▶ _Vorliegender Textauszug_:
-------

Vorwurf an katholische Kirche: Missbrauch zu schlecht aufgearbeitet
Im US-Bundesstaat Pennsylvania werden über 300 Priester des Kindesmissbrauchs bezichtigt. Das sind keine Einzelfälle. Der Vatikan spricht von „Scham“.
Auch an der katholischen Kirche in Deutschland übte er Kritik. „Es sind nicht nur Einzelfälle oder Einzeltäter – es sind immer auch strukturelle Probleme, die sexuelle Gewalt an Kindern und Jugendlichen ermöglichen“, sagte Rörig. „Diesen Strukturproblemen muss sich die katholische Kirche auch in Deutschland stellen“, fügte er hinzu. „Es darf nicht mehr nur um den Schutz und das Ansehen der Kirche gehen.“ Diese Haltung mache deutlich, wie sehr Institutionen- und Täterschutz noch immer vor Opferschutz stehe.
Der Vatikan reagierte mit Bestürzung auf die Enthüllungen in den USA. Es gebe lediglich zwei Worte zu dem US-Bericht: „Scham und Bedauern“, erklärte der Vatikan am Donnerstagabend. Laut dem am Dienstag veröffentlichten Bericht der Staatsanwaltschaft von Pennsylvania haben sich in den vergangenen 70 Jahren mehr als 300 namentlich genannte Priester in Tausenden Fällen an Kindern vergangen. Es sei die umfassendste Sammlung von Missbrauchsvorwürfen in der katholischen Kirche der USA.
Die in dem Bericht angeführten Missbrauchsfälle seien „kriminell und moralisch verwerflich“, erklärte Vatikan-Sprecher Greg Burke. Den Opfern sei ihr Stolz und ihr Glauben geraubt worden. Die Kirche müsse „harte Lektionen“ aus ihrer Vergangenheit ziehen. Sowohl die Verantwortlichen als auch diejenigen, die diesen Missbrauch ermöglicht hätten, sollten zur Rechenschaft gezogen werden.

-------

▶ _Datensätze_:

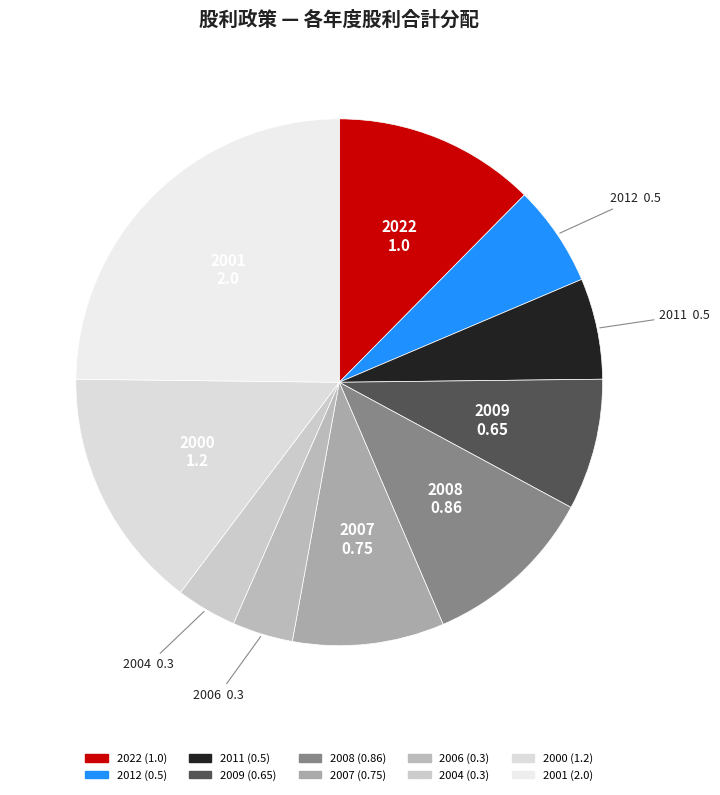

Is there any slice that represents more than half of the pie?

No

-------

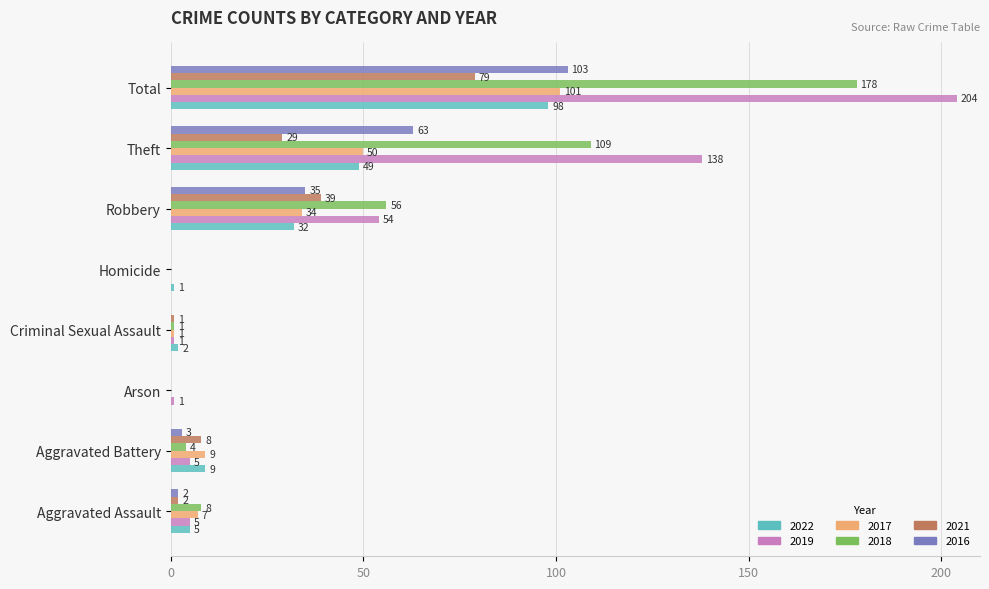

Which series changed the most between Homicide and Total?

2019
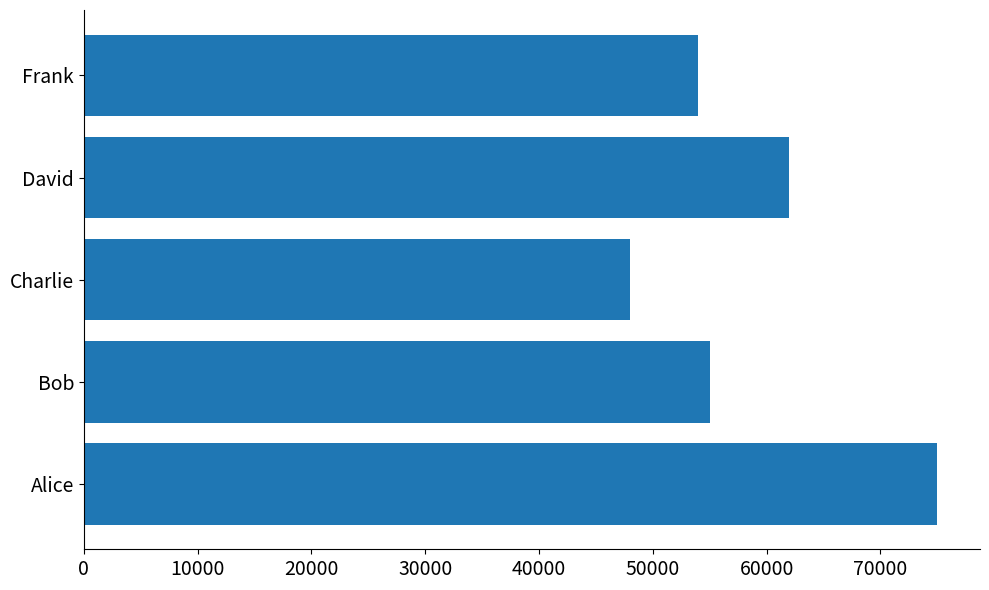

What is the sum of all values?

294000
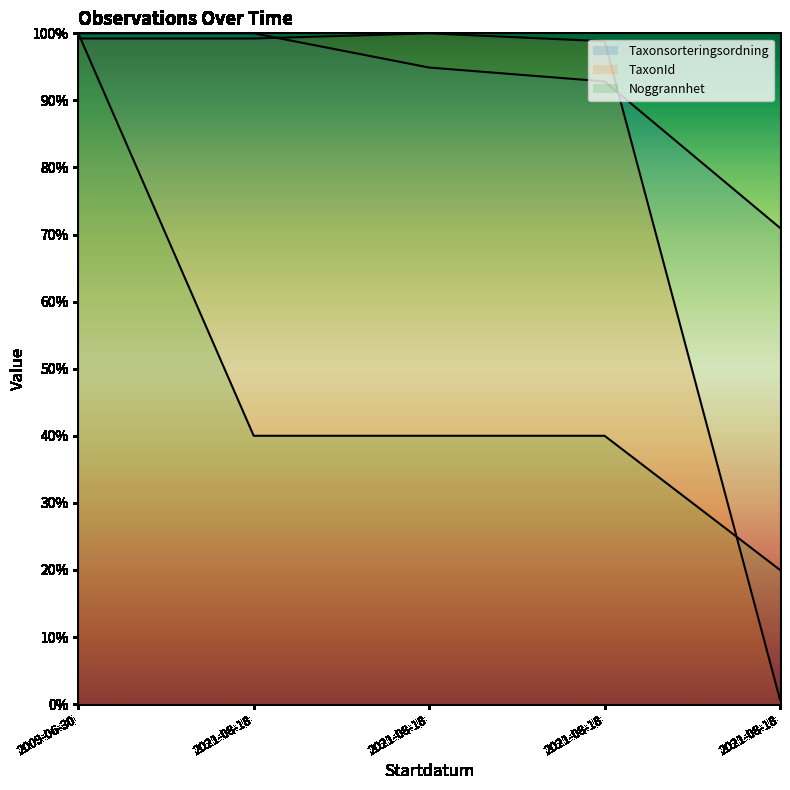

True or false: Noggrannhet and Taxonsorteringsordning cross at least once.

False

-------

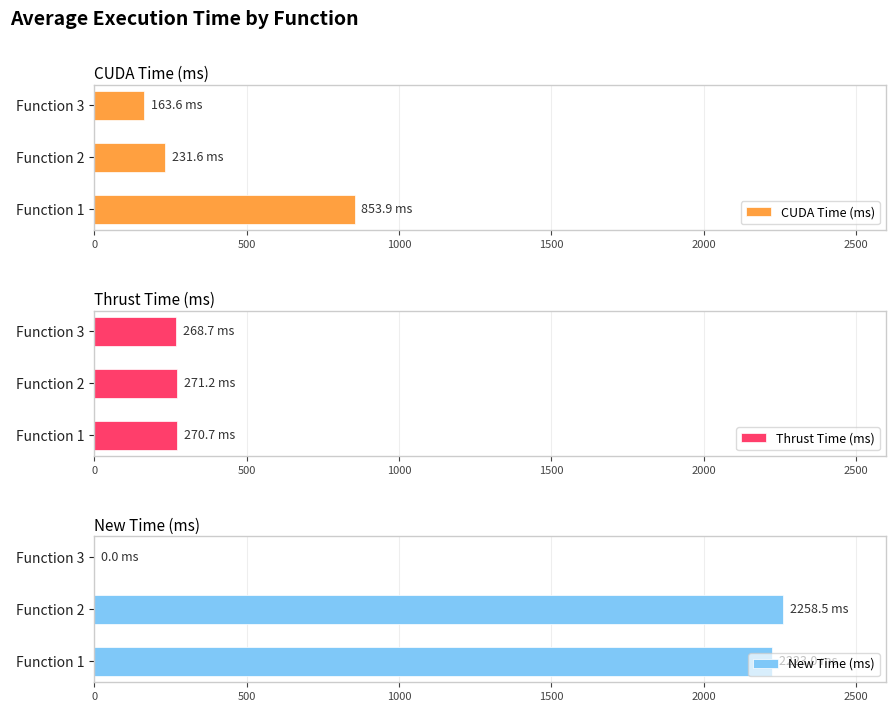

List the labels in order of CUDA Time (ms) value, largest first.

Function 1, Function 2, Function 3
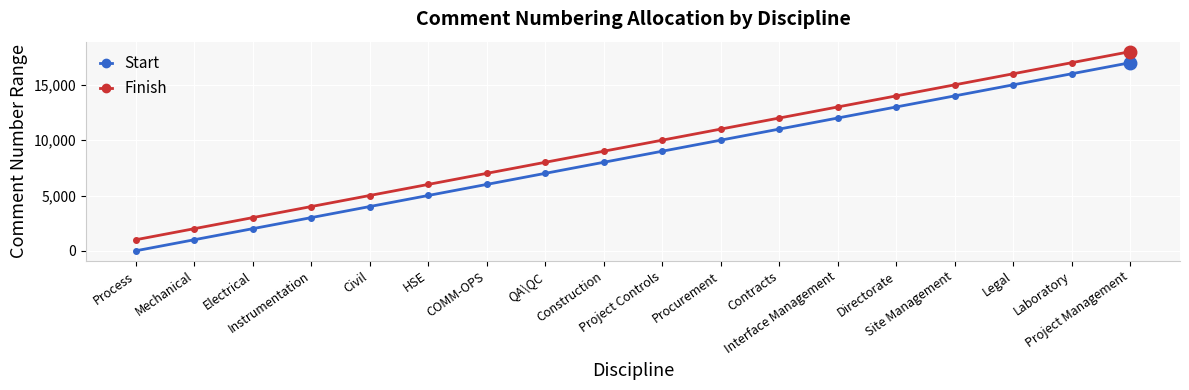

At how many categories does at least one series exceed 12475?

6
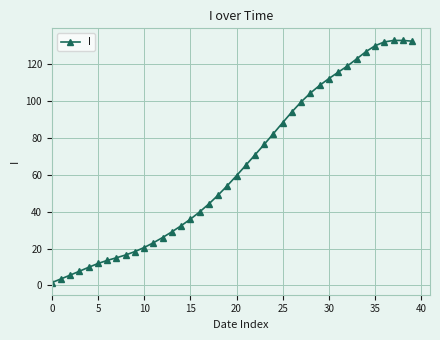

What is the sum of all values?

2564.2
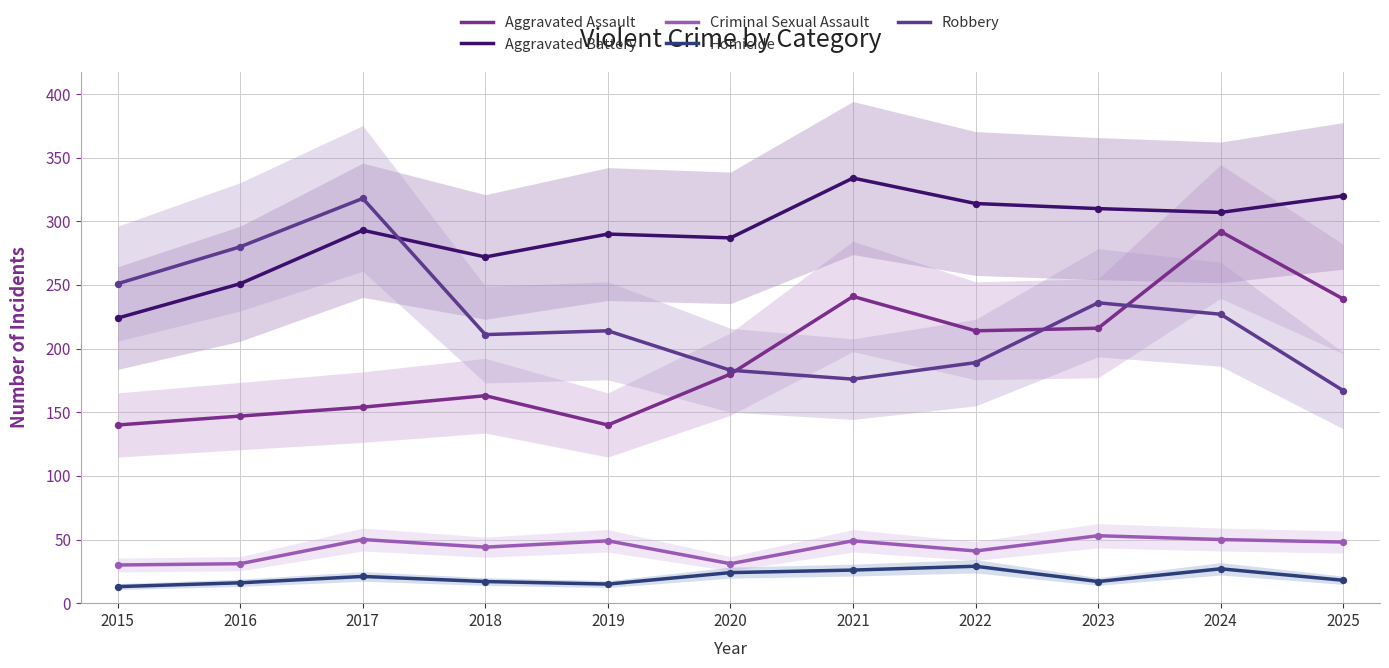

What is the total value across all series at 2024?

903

-------

▶ _Ihre Aufgabe_:
Können Sie den Text über Missbrauchsvorwürfe gegen die katholische Kirche in zwei Sätzen zusammenfassen? Die Datensätze stehen in keinem Zusammenhang mit dem Text.

▶ _Ihre Antwort_:
Laut einem Bericht der Staatsanwaltschaft von Pennsylvania haben sich in den vergangenen 70 Jahren mehr als 300 namentlich genannte Priester in Tausenden Fällen an Kindern vergangen. Der Vatikan reagierte mit „Scham und Bedauern“ und forderte, die Verantwortlichen und diejenigen, die den Missbrauch ermöglichten, zur Rechenschaft zu ziehen, während Rörig auch die katholische Kirche in Deutschland aufforderte, sich ihren strukturellen Problemen zu stellen, statt nur ihr Ansehen zu schützen.